So, I just wanted to caution you about that. It's not always better to have a smaller amount.
[Defendant:] Yeah.
[Court:] It's always better to tell the truth because you can claim that you fully accepted responsibility. You understand?
[Defendant:] Yes, Ma'am.
The record establishes that counsel was correct that the statutory imprisonment penalty for Defendant's offense of conviction would be based upon a plea to involvement in a conspiracy to possesses with intent to distribute and to distribute less than 500 grams of powder cocaine. The statutory penalty for this offense is 0-20 years' imprisonment, and Defendant was sentenced to 188 months' imprisonment, well below that statutory maximum for Defendant's offense of conviction. However, even assuming counsel provided incorrect advice to Defendant, Defendant was advised at his Rule 11 hearing by this court of the statutory penalty, the interplay between the statutory penalty and the Guidelines, and the possibility of a sentence higher than that for which he was hoping (based on receiving only two ounces of cocaine from the "robbery"). Additionally, Defendant acknowledged, under oath, his understanding of all of these matters.
Moreover, Defendant had a previous federal conviction in this Court, and was aware of how the federal statutory penalty and the Guidelines are applied. See United States v. Sumter, D.S.C. Cr. No. 3:02-1374-CMC.
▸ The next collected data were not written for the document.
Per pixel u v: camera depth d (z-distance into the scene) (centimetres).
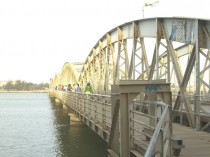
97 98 1873
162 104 675
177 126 1316
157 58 1597
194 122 1268
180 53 2183
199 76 1235
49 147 2083
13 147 2114
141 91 816
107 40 2455
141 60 1880
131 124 861
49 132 2728
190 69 1294
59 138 2373
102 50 2752
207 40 1238
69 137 2370
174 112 1391
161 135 614
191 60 1288
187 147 908
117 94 894
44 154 1894
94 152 1839
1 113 4897
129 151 823
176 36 1441
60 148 2012
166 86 818
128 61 2114
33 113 4791
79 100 2330
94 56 3072
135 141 898
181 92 1325
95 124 1454
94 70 3064
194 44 1276
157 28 1606
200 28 1257
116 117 929
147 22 1769
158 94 816
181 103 1357
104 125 1268
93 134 2492
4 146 2152
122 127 820
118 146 917
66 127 2936
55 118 3906
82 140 2225
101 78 2741
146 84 815
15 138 2467
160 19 1606
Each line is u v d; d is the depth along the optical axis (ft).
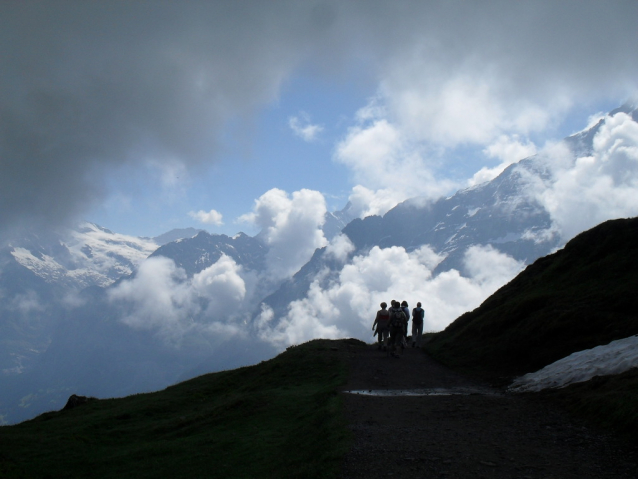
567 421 46.96
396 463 38.40
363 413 55.98
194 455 59.98
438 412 55.31
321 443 47.01
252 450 56.39
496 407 55.67
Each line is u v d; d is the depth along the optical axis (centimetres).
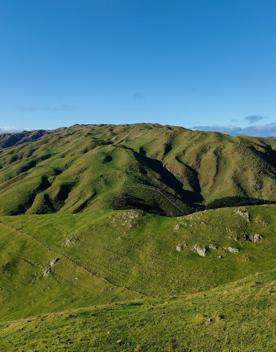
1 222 15612
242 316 3719
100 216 13562
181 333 3741
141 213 12625
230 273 9231
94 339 3988
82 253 11950
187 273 9706
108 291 10044
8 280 11994
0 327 5494
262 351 3016
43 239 13450
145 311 4709
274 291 4162
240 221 10738
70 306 9975
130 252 11181
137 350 3550
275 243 9812
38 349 3969
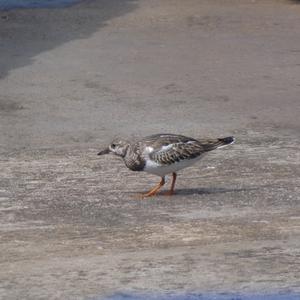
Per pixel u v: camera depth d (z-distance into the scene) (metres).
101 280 11.37
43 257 12.27
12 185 15.85
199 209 14.42
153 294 10.94
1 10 32.69
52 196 15.18
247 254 12.30
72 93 22.80
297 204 14.73
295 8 33.59
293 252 12.38
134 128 20.03
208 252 12.38
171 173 15.36
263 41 28.70
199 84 23.86
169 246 12.69
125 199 14.98
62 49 27.38
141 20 31.56
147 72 24.95
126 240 12.95
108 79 24.19
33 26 30.34
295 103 22.16
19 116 20.81
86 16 32.03
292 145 18.67
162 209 14.42
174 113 21.27
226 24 31.03
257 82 24.06
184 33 29.78
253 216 14.05
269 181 16.08
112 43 28.28
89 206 14.61
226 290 11.06
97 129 19.94
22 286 11.20
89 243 12.84
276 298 10.86
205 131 19.80
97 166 17.12
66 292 10.99
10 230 13.44
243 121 20.64
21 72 24.64
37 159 17.64
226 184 15.90
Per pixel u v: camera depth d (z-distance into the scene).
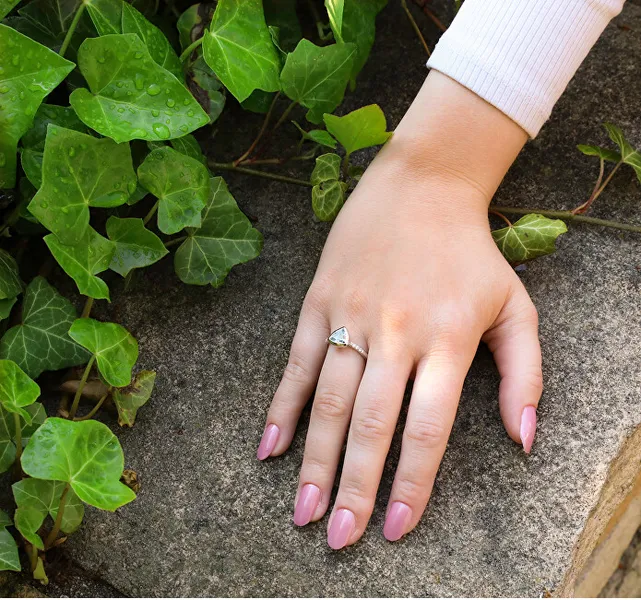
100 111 0.56
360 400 0.56
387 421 0.56
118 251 0.59
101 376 0.57
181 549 0.58
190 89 0.63
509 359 0.59
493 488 0.58
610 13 0.59
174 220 0.59
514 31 0.58
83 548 0.58
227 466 0.60
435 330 0.57
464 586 0.57
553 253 0.63
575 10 0.58
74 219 0.56
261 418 0.61
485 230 0.59
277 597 0.57
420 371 0.57
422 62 0.69
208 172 0.60
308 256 0.65
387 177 0.60
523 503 0.58
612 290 0.62
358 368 0.57
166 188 0.59
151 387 0.60
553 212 0.64
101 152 0.56
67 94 0.63
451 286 0.57
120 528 0.59
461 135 0.59
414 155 0.59
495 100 0.58
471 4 0.59
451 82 0.59
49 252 0.64
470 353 0.57
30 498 0.54
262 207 0.66
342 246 0.59
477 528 0.57
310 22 0.70
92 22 0.61
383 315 0.57
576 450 0.59
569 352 0.61
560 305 0.62
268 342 0.62
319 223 0.65
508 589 0.57
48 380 0.61
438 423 0.56
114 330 0.57
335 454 0.57
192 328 0.63
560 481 0.58
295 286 0.64
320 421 0.57
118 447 0.54
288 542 0.58
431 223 0.59
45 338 0.60
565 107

Also in support of his position, Defendant contends in his Memorandum in Support of his Motion to Vacate that during the plea hearing he was "told by his counsel that he would be sentenced for involvement with 500 grams or less of cocaine if he pleaded guilty." Mem. in Supp. at 3 (ECF No. 254). However, this contention is not submitted via affidavit, and is accorded no weight in this court's analysis of Defendant's claim.
Accordingly, the Government is entitled to summary judgment, and this claim is dismissed with prejudice.
C. Appeal Waiver
Defendant's final claim for relief is that counsel was ineffective in allowing Defendant to enter into a plea agreement with the Government which contained a waiver of his appellate rights. Defendant contends he "received no reasonable or adequate consideration from the government for the waiver of such appeal rights." Mot. to Vacate at 2.
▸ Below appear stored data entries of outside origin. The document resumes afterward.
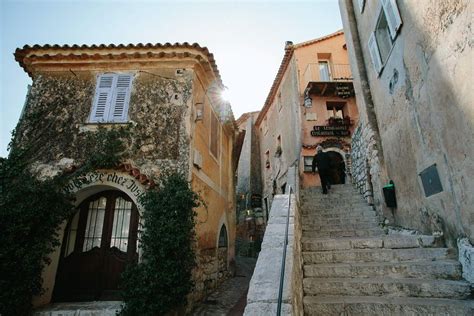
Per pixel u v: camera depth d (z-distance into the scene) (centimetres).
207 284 672
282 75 1567
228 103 881
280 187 1517
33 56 636
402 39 480
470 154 324
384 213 593
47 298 514
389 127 580
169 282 453
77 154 574
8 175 526
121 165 551
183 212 507
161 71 651
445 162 381
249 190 2006
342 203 718
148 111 613
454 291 305
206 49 648
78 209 588
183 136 593
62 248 559
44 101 626
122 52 632
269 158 1842
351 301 294
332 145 1231
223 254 873
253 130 2225
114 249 559
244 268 1166
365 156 709
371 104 683
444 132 377
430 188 429
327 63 1399
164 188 526
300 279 310
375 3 604
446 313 274
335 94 1273
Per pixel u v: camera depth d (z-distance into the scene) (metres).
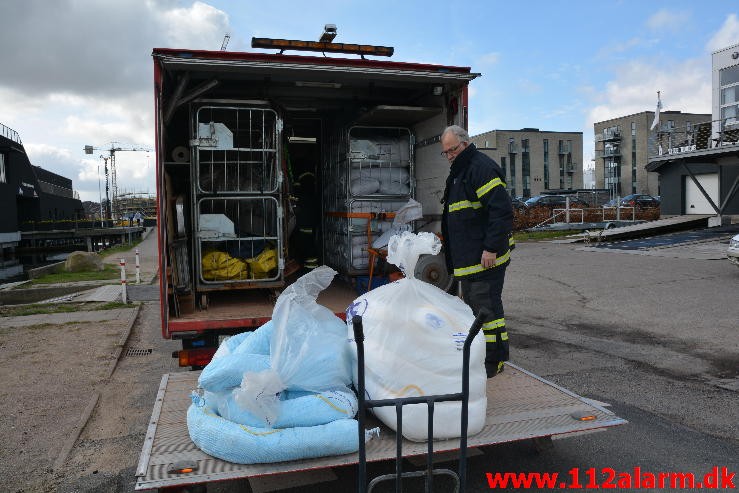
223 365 2.87
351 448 2.71
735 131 18.84
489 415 3.21
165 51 4.20
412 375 2.85
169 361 6.57
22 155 35.09
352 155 5.66
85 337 7.82
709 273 11.44
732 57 20.03
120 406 4.96
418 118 5.62
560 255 16.28
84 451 3.99
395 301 3.01
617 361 5.88
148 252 31.27
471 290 3.99
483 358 3.02
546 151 81.75
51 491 3.40
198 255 4.86
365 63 4.62
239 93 5.58
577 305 9.05
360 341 2.15
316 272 3.31
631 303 8.95
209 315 4.60
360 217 5.60
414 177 5.89
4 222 30.52
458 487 2.40
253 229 5.15
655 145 22.95
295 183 7.04
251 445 2.62
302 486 3.35
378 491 3.22
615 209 29.09
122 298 11.22
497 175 3.83
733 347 6.25
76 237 38.53
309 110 6.18
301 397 2.84
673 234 20.00
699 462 3.55
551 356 6.13
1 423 4.54
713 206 21.05
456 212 4.04
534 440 3.67
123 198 83.75
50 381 5.72
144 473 2.57
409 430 2.82
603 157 75.75
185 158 5.05
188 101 4.75
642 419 4.27
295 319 3.01
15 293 13.88
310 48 4.92
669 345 6.44
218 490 3.34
As noted above, "[t]he validity of an appeal waiver depends on whether the defendant knowingly and intelligently agreed to waive the right to appeal." United States v. Blick, 408 F.3d 162, 169 (4th Cir. 2005). Even if this court engaged in a complete Rule 11 plea colloquy, a waiver of the right to appeal may not be knowing and voluntary if tainted by the advice of constitutionally ineffective trial counsel. United States v. Craig, 985 F.2d 175, 178 (4th Cir. 1993). This is because "[a] decision to enter into a plea agreement cannot be knowing and voluntary when the plea agreement itself is the result of advice outside 'the range of competence demanded of attorneys in criminal cases.' " DeRoo v. United States, 223 F.3d 919, 923-24 (8th Cir. 2000) (quoting Hill v. Lockhart, 474 U.S. 52, 56 (1985)). "Thus, the determination must depend, in each case, upon the particular facts and circumstances surrounding that case, including the background, experience, and conduct of the accused." Blick, 408 F.3d at 169 (internal quotation and citation omitted); United States v. Davis, 954 F.2d 182, 186 (4th Cir. 1992) (same).
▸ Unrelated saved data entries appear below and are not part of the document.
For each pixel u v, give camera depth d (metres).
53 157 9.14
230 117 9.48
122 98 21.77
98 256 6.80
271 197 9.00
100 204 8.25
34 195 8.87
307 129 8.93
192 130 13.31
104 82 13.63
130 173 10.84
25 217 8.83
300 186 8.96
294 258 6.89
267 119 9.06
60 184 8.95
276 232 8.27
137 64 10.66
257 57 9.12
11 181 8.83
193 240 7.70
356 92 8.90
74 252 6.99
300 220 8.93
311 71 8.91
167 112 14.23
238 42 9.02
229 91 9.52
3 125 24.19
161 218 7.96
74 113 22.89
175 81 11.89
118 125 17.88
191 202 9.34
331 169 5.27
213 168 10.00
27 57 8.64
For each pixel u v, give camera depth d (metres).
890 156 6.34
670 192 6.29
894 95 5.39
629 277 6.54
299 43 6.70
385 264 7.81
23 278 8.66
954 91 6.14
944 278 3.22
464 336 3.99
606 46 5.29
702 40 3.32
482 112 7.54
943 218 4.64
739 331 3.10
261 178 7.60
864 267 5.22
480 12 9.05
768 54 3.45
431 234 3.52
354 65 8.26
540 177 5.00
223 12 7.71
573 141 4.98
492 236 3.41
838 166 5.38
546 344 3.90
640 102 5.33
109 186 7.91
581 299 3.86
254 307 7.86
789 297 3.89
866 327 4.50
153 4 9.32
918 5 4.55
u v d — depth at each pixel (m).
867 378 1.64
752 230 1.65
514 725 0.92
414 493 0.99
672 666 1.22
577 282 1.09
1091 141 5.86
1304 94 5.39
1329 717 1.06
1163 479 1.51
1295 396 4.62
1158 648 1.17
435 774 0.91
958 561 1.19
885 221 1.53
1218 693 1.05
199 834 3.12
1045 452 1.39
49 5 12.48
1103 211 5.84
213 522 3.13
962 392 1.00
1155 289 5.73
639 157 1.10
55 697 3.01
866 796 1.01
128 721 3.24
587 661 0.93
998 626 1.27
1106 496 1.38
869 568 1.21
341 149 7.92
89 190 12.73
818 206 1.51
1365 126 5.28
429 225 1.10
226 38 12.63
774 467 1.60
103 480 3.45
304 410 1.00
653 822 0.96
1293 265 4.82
An examination of the totality of the circumstances reveals that Defendant's waiver of his appellate rights was knowing and voluntary. At his Rule 11 hearing, this court advised Defendant that
Paragraph Nine [of the plea agreement] is a very important provision because that is a waiver. In Paragraph Nine you're giving up your right to appeal from issues at sentencing. In other words, even though you are pleading guilty here today, you are going to be sentenced at a later time and you would not be able to appeal from issues at sentencing or file a post-conviction action later challenging your conviction or sentence with certain limited exceptions.Tr. of Rule 11 Hrg. at 22. Defendant does not now contend that he did not understand the explanation, or that he was incompetent to answer this court's questions.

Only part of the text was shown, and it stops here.